I modified the MAXIM Jax code to support dynamic image input sizes, and opened a PR here. This PR is also integrated in my fork of the MAXIM code.

(There is also an open PR against the Tensorflow repo exploring dynamic sizes; when it gets merged, I'll explore porting it to Tensorflow.js as well.)

If you'd like to check out the Tensorflow implementation port (noticeably faster, noticeably worse inference, and a fixed size input) these models are available under the maxim-experiments repo in the UpscalerJS repo. Clone the repo, pull the models (dvc pull) and you'll see fixed-input models of 64 and 256 pixel sizes respectively for each task.

Converting the files yourself

If you'd like to convert the original Jax or Tensorflow model files yourself, instructions are in these Jupyter notebooks. Feel free to open an issue on Github if you run into issues or questions.

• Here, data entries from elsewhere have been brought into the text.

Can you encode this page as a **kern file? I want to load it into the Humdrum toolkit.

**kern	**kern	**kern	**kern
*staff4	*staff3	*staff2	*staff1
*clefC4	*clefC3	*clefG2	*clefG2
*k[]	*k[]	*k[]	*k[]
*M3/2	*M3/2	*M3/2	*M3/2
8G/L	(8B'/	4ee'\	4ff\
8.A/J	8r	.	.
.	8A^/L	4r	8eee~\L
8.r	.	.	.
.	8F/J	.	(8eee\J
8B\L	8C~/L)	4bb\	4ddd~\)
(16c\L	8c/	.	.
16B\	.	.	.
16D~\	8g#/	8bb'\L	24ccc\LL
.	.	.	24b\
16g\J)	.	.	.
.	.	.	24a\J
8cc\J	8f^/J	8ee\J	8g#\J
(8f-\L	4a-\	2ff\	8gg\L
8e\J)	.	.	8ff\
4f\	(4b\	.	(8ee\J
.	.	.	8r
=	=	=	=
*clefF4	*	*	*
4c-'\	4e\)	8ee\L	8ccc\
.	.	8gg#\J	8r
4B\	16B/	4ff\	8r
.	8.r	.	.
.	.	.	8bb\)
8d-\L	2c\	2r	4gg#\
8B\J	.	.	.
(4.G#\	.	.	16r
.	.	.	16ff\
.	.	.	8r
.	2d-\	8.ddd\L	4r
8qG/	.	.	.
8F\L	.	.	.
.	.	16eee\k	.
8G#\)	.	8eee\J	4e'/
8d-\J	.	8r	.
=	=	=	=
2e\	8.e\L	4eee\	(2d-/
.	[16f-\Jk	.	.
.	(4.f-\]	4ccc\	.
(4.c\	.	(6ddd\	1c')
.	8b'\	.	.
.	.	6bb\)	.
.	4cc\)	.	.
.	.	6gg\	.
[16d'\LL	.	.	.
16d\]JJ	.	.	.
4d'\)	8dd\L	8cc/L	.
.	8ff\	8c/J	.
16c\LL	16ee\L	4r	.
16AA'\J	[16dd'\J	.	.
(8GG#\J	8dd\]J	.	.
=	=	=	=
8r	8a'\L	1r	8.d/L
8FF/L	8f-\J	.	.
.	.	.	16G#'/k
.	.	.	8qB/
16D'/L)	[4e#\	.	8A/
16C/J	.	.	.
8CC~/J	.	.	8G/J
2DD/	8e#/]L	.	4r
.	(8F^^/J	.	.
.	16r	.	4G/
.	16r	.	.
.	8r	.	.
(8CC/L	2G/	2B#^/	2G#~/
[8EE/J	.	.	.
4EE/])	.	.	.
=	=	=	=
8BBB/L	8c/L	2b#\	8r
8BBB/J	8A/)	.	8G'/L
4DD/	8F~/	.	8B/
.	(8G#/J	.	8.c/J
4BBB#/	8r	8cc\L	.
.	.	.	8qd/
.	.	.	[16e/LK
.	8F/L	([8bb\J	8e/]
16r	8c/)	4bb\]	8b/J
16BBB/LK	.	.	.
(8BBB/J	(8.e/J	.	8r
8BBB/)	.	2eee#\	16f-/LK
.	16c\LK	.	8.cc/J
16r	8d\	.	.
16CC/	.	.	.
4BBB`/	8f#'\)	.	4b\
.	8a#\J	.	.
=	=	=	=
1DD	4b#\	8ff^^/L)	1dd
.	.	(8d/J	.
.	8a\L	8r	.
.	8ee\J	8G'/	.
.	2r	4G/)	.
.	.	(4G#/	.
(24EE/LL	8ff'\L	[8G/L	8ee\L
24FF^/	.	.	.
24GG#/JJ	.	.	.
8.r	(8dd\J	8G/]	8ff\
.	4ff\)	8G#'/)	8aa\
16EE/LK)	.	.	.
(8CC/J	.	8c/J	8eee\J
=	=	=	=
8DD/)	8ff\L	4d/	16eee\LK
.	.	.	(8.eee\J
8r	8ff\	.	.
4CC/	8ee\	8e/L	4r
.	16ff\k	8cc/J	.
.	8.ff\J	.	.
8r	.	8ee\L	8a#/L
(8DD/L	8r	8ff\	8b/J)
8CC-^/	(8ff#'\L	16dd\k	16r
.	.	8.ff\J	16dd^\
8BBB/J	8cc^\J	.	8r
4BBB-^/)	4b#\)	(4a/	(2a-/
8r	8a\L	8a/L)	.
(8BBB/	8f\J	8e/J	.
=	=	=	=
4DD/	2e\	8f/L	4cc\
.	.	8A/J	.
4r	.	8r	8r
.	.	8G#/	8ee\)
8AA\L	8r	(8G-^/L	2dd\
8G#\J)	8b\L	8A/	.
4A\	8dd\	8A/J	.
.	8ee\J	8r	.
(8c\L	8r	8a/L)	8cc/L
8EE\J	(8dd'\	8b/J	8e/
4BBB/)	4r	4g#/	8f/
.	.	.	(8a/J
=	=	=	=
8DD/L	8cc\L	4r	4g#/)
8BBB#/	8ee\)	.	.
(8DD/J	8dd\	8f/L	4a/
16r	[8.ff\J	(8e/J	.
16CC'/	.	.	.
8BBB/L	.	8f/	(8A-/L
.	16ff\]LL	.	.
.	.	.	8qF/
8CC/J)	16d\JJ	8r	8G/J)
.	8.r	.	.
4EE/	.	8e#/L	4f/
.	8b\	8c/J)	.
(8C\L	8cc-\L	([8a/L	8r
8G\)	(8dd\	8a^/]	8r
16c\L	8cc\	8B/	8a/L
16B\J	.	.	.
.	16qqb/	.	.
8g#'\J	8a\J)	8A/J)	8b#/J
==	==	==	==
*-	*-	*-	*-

The past few years have seen an explosion of innovation in the image enhancement space, and I hope to continue bringing the latest innovations to Javascript. MAXIM is a first step towards enabling Javascript-based image enhancement tasks beyond super resolution in UpscalerJS.

If you have particular models you'd like to see available via UpscalerJS, let me know in Github. If you use MAXIM in your work, I'd love to hear about it! And if you run into questions or find bugs, please open a bug report.